Jumlah tersebut ditawarkan oleh perusahaan asuransi dan disetujui oleh pemegang polis. Pemutusan jumlah tertentu ini disebut quantifiable (dapat ditetapkan jumlahnya) yang dijadikan dasar penghitungan premi yang mesti dibayarkan oleh pemegang polis.

Apa Sajakah Jenis Resiko yang Ditanggung Asuransi?

6. Ukuran risiko harus besar (large)

Derajat resiko (severity) emang relatif dan bisa berbeda dari satu tempat ke tempat lain dan dari satu waktu ke waktu lain. Resiko yang dapat dijamin oleh perusahaan asuransi sebaiknya melengkapi syarat ukurannya. Risiko biaya rawat inap sebesar Rp 5 juta dapat dinilai besar oleh orang yang berpenghasilan rendah, akan tetapi akan dinilai kecil oleh yang berpenghasilan di atas Rp 50 juta per bulan.

Sebuah sistem asuransi harus secara cermat menilai kategori risiko yang bakal diasuransikan.
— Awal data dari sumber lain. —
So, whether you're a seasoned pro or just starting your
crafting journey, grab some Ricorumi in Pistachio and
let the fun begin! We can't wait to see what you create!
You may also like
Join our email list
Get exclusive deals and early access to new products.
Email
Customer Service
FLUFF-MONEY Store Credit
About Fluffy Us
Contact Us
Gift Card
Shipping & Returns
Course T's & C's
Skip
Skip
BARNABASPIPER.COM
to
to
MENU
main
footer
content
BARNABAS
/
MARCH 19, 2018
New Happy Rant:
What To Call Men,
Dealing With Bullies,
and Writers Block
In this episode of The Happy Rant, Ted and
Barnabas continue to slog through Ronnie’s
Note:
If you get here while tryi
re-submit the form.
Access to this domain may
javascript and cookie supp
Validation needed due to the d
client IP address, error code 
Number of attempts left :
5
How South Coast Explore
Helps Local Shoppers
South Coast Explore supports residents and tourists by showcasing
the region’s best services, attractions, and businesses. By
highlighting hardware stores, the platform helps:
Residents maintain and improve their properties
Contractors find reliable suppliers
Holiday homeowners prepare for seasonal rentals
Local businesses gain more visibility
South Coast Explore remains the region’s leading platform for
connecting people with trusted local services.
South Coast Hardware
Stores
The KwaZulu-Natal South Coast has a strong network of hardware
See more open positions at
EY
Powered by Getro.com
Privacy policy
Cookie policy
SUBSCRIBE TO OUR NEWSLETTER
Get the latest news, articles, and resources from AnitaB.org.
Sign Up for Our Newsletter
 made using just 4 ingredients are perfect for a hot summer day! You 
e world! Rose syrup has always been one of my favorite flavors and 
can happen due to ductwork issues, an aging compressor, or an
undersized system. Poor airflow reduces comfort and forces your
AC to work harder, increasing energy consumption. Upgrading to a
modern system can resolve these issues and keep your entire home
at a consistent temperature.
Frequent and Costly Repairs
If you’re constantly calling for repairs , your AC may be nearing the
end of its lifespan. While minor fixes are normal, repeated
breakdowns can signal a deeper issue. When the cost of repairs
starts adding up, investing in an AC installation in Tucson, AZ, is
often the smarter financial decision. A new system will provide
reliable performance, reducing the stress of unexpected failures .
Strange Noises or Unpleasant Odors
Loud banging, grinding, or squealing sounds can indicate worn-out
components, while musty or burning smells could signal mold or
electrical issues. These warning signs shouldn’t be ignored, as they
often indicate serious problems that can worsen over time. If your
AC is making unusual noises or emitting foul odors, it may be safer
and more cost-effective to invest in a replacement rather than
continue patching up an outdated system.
Kecenderungan asuransi kesehatan di dunia ialah menjamin pelayanan kesehatan secara komprehensif sebab ada hubungan antara risiko dengan biaya kecil dan pelayanan yang membutuhkan dana mahal. Sebagai contoh kasus, pasien demam berdarah yang berkunjung ke dokter mengandung resiko menjadi fatal jika pengobatan lanjutannya enggak ditanggung, karena ada kemungkinan orang itu gak melanjutkan pelayanannya sebab hambatan biaya.

Apa Sajakah Jenis Resiko yang Ditanggung Asuransi?

Jadi menjamin pelayanan kesehatan secara komprehensif ialah perpaduan penurunan resiko (risk reduction) dan transfer resiko. Suatu sistem asuransi yang hanya menjamin resiko yang kecil, misalnya cuma pengobatan di puskesmas seperti yang dulu dipraktekkan dengan desain dana sehat atau JPKM, tidak memenuhi syarat asuransi. Maka dari itu, di mana pun di dunia, jenis asuransi mikro seperti itu tak mempunyai sustainability (kesinambungan) jangka panjang. Biasanya, skema semacam itu berusia pendek dan tak menjadi besar.

Sekian informasi tentang Apa Sajakah Jenis Resiko yang Ditanggung Asuransi?, semoga postingan ini berguna untuk Anda. Mohon post ini disebarluaskan biar semakin banyak yang mendapat manfaat.

Referensi:

Ternyata belajar internet itu mengasyikan, apalagi bisa punya penghasilan 20 jutaan per bulan... rasanya gimana gitu... Tapi gimana cara belajarnya?? Klik gambar di bawah untuk dapat solusinya

loading...

Mungkin Anda Menyukai

Tinggalkan Balasan

Alamat email Anda tidak akan dipublikasikan. Ruas yang wajib ditandai *

This site uses Akismet to reduce spam. Learn how your comment data is processed.